Case reports of the utility of positron emission tomography (PET)/computerized tomography scans in the diagnosis of giant cell arteritis of the temporal, occipital, and vertebral arteries may offer additional diagnostic options. Intraocular pressure should be measured if glaucoma is suspected.

Differential Diagnosis

Headache associated with temporal arteritis is a clinical diagnosis supported by a combination of clinical history, abnormal findings on physical examination of the temporal artery, normal radiography, MRI findings, an elevated erythrocyte sedimentation rate, and a positive temporal artery biopsy result.

Pain syndromes that may mimic temporal arteritis include tension type headache, brain tumor, other forms of arteritis, trigeminal neuralgia involving the first division of the trigeminal nerve, demyelinating disease, migraine headache, cluster headache, and chronic paroxysmal hemicrania.

Trigeminal neuralgia involving the first division of the trigeminal nerve is uncommon and is characterized by trigger areas and tic-like movements. Demyelinating disease is generally associated with other neurological findings, including optic neuritis and other motor and sensory abnormalities.

The pain of chronic paroxysmal hemicrania and cluster headache is associated with redness and watering of the ipsilateral eye, nasal congestion, and rhinorrhea during the headache.
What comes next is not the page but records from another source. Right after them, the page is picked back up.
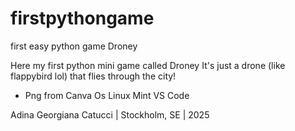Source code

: # firstpythongame
first easy python game Droney

Here my first python mini game called Droney
It's just a drone (like flappybird lol) that flies through the city!

- Png from Canva
Os Linux Mint
VS Code


Adina Georgiana Catucci | Stockholm, SE | 2025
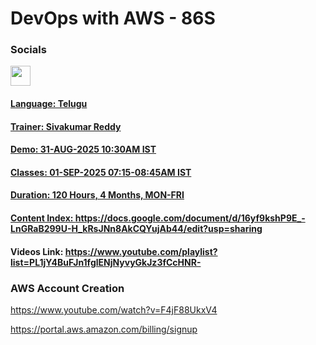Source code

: # DevOps with AWS - 86S

### Socials

<p align="left"><a href="https://www.linkedin.com/in/sivakumar-reddy-mettukuru" target="_blank" rel="noreferrer"> <picture> <source media="(prefers-color-scheme: dark)" srcset="https://raw.githubusercontent.com/danielcranney/readme-generator/main/public/icons/socials/linkedin-dark.svg" /> <source media="(prefers-color-scheme: light)" srcset="https://raw.githubusercontent.com/danielcranney/readme-generator/main/public/icons/socials/linkedin.svg" /> <img src="https://raw.githubusercontent.com/danielcranney/readme-generator/main/public/icons/socials/linkedin.svg" width="32" height="32" /> </picture> </p>

#### Language: Telugu
#### Trainer: Sivakumar Reddy
#### Demo: 31-AUG-2025 10:30AM IST
#### Classes: 01-SEP-2025 07:15-08:45AM IST
#### Duration: 120 Hours, 4 Months, MON-FRI

#### Content Index: https://docs.google.com/document/d/16yf9kshP9E_-LnGRaB299U-H_kRsJNn8AkCQYujAb44/edit?usp=sharing

#### Videos Link: https://www.youtube.com/playlist?list=PL1jY4BuFJn1fglENjNyvyGkJz3fCcHNR-
### AWS Account Creation

https://www.youtube.com/watch?v=F4jF88UkxV4

https://portal.aws.amazon.com/billing/signup



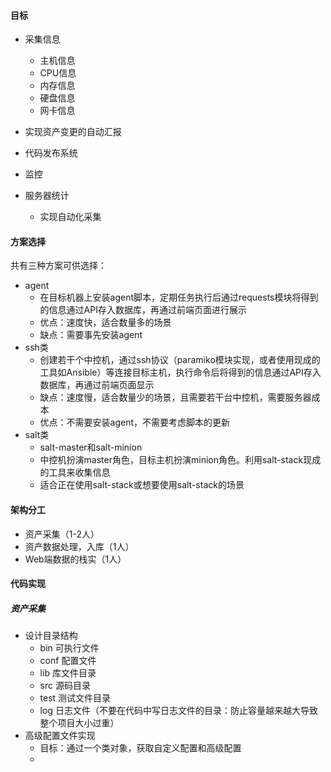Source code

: #### 目标

+ 采集信息
  + 主机信息
  + CPU信息
  + 内存信息
  + 硬盘信息
  + 网卡信息

+ 实现资产变更的自动汇报

+ 代码发布系统
+ 监控
+ 服务器统计
  + 实现自动化采集

#### 方案选择

共有三种方案可供选择：

+ agent
  + 在目标机器上安装agent脚本，定期任务执行后通过requests模块将得到的信息通过API存入数据库，再通过前端页面进行展示
  + 优点：速度快，适合数量多的场景
  + 缺点：需要事先安装agent
+ ssh类
  + 创建若干个中控机，通过ssh协议（paramiko模块实现，或者使用现成的工具如Ansible）等连接目标主机，执行命令后将得到的信息通过API存入数据库，再通过前端页面显示
  + 缺点：速度慢，适合数量少的场景，且需要若干台中控机，需要服务器成本
  + 优点：不需要安装agent，不需要考虑脚本的更新
+ salt类
  + salt-master和salt-minion
  + 中控机扮演master角色，目标主机扮演minion角色。利用salt-stack现成的工具来收集信息
  + 适合正在使用salt-stack或想要使用salt-stack的场景

#### 架构分工

+ 资产采集（1-2人）
+ 资产数据处理，入库（1人）
+ Web端数据的栈实（1人）

#### 代码实现

##### 资产采集

+ 设计目录结构
  + bin   可执行文件
  + conf  配置文件
  + lib     库文件目录
  + src    源码目录
  + test   测试文件目录
  + log    日志文件（不要在代码中写日志文件的目录：防止容量越来越大导致整个项目大小过重）
+ 高级配置文件实现
  + 目标：通过一个类对象，获取自定义配置和高级配置
  +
These findings are absent in all types of sexual headache.

Migraine headache may or may not be associated with painless neurological findings known as aura, but the patient almost always reports some systemic symptoms, such as nausea or photophobia, not typically associated with the headache of temporal arteritis.


The mainstay of treatment for temporal arteritis and its associated headaches and other systemic symptoms is the immediate use of corticosteroids. If visual symptoms are present, an initial dose of 80 mg of prednisone is indicated. This dose should be continued until the symptoms of temporal arteritis have completely abated.
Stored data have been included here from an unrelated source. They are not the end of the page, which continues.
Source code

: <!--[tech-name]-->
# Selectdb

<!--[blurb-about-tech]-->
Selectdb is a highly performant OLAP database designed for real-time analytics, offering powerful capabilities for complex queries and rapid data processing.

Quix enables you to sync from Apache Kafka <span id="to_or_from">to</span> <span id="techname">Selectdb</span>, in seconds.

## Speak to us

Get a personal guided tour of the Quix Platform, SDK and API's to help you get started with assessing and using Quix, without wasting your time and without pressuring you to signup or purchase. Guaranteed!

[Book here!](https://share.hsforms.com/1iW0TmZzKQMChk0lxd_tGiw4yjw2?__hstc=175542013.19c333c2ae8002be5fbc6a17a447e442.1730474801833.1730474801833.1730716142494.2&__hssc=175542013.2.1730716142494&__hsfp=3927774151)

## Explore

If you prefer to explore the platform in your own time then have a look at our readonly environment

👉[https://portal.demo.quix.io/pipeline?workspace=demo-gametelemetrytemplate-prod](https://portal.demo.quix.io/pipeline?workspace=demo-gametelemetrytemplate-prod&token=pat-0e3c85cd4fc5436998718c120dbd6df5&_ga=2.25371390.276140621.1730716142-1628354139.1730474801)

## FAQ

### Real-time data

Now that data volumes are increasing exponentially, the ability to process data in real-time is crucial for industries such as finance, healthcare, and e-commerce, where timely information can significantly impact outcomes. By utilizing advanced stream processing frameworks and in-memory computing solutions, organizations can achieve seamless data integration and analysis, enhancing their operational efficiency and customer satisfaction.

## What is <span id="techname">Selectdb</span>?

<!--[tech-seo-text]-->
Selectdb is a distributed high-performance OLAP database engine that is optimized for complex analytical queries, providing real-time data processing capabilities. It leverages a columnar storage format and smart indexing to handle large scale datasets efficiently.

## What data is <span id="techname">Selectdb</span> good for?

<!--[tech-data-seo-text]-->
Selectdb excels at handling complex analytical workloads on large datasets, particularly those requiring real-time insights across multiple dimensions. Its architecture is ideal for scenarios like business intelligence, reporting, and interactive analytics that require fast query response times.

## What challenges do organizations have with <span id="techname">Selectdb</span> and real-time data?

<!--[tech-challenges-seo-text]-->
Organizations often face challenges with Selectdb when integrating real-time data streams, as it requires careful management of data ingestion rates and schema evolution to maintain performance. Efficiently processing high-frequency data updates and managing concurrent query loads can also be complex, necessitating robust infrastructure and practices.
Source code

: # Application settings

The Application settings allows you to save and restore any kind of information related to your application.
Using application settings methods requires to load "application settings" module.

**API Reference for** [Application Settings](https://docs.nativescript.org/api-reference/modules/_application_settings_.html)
At this point, the dose may be decreased by 5 mg/week if the symptoms remain quiescent and the erythrocyte sedimentation rate does not increase.
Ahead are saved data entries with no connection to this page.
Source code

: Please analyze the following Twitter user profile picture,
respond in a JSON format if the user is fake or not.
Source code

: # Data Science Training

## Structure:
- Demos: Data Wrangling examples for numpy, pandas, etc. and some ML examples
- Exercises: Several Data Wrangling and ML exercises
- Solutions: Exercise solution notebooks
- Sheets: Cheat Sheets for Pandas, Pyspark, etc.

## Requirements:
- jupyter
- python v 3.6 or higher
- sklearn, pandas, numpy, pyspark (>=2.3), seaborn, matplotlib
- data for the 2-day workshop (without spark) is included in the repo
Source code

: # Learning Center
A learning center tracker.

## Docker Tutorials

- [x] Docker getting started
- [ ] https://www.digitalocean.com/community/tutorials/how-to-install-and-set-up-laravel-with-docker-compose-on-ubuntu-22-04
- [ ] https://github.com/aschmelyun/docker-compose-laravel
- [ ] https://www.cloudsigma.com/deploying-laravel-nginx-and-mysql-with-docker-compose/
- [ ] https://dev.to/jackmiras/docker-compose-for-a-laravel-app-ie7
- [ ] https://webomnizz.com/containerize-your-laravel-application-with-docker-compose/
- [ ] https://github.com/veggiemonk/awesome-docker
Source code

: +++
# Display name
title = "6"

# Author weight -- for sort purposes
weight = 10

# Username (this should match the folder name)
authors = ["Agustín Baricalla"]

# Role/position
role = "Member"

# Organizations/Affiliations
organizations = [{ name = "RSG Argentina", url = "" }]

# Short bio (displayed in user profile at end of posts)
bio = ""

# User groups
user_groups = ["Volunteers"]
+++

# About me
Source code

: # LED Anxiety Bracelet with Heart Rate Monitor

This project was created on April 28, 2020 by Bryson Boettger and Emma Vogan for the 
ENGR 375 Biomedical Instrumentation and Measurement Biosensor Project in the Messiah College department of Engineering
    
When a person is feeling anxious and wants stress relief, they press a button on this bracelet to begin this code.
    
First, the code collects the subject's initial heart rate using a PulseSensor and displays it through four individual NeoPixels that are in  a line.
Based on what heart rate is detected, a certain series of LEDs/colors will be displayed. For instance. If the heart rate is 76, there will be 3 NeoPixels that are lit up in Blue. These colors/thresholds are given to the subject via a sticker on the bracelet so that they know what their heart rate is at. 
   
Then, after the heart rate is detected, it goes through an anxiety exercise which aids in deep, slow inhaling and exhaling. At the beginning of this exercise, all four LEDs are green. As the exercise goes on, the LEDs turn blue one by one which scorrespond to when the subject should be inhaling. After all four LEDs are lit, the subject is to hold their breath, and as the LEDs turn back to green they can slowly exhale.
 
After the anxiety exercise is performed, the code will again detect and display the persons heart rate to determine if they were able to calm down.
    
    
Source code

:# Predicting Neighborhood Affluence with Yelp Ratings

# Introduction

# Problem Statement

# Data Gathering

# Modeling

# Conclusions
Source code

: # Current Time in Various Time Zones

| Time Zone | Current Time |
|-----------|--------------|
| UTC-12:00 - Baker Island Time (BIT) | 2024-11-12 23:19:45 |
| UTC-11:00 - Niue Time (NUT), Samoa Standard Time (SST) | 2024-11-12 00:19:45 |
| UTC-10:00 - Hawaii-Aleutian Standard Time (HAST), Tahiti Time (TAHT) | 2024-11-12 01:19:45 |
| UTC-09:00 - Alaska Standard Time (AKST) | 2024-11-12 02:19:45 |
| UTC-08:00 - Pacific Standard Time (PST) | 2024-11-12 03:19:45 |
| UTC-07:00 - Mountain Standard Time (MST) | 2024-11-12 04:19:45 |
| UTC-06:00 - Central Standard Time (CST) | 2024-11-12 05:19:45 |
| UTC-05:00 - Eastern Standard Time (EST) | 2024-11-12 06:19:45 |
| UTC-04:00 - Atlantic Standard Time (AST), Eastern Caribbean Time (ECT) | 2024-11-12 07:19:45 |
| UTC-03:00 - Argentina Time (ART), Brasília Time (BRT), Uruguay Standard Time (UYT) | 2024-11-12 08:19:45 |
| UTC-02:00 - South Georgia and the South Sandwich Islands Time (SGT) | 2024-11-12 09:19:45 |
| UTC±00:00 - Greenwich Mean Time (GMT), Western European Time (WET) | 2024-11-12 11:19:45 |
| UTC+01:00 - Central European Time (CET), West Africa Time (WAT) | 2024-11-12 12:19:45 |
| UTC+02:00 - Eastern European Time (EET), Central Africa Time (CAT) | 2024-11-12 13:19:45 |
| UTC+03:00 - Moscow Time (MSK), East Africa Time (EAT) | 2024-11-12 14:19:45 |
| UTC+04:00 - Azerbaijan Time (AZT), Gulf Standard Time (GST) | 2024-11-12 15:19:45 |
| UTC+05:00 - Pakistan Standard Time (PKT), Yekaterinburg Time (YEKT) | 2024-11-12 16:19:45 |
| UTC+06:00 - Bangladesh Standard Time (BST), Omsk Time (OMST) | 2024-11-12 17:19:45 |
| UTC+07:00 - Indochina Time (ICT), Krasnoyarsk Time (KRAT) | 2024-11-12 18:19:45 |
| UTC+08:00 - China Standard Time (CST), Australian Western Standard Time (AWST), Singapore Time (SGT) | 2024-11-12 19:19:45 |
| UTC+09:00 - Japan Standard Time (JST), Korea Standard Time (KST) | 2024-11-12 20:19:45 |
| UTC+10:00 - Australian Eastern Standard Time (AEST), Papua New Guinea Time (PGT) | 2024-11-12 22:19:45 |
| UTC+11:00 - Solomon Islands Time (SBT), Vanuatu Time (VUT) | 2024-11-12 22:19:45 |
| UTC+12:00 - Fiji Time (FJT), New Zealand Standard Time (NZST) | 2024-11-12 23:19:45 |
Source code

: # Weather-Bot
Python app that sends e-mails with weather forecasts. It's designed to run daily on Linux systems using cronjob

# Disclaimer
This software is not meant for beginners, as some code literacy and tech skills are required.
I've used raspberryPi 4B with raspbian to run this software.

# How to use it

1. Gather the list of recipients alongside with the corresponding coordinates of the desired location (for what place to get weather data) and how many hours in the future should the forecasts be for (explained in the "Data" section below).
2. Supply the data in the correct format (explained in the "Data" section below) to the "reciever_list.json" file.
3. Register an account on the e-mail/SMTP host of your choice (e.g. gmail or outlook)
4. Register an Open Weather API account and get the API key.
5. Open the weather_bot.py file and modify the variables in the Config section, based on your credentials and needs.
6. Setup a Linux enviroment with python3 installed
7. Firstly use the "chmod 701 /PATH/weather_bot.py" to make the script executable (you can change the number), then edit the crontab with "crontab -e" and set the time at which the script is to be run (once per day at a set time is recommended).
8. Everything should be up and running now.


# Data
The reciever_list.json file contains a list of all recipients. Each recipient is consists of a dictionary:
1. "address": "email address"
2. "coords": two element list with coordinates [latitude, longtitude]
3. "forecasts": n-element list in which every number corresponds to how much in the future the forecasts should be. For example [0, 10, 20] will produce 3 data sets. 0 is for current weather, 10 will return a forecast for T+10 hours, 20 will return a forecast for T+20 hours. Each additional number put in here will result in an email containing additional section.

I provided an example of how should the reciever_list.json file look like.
Cytoprotection of the stomach mucosa should be considered because ulceration and gastrointestinal bleeding are possible. If the patient cannot tolerate corticosteroids, or the maintenance dose of steroids remains so high as to produce adverse effects, azathioprine is a reasonable next choice.


Failure to recognize, diagnose, and treat temporal arteritis promptly may result in the permanent loss of vision.

Failure to diagnose the headache associated with temporal arteritis correctly may put the patient at risk if an intracranial pathological condition or demyelinating disease, which may mimic the clinical presentation of temporal arteritis, is overlooked. MRI of the brain is indicated in all patients thought to have headaches associated with temporal arteritis.

Failure to diagnose glaucoma, which also may cause intermittent ocular pain, may result in permanent loss of sight.

Clinical Pearls

The diagnosis of headache associated with temporal arteritis is made by obtaining a thorough, targeted headache history.

As mentioned, jaw claudication is pathognomonic for temporal arteritis, and its presence should be sought in all elderly patients presenting with headache.

Failure to recognize, diagnose, and treat temporal arteritis promptly may result in the permanent loss of vision.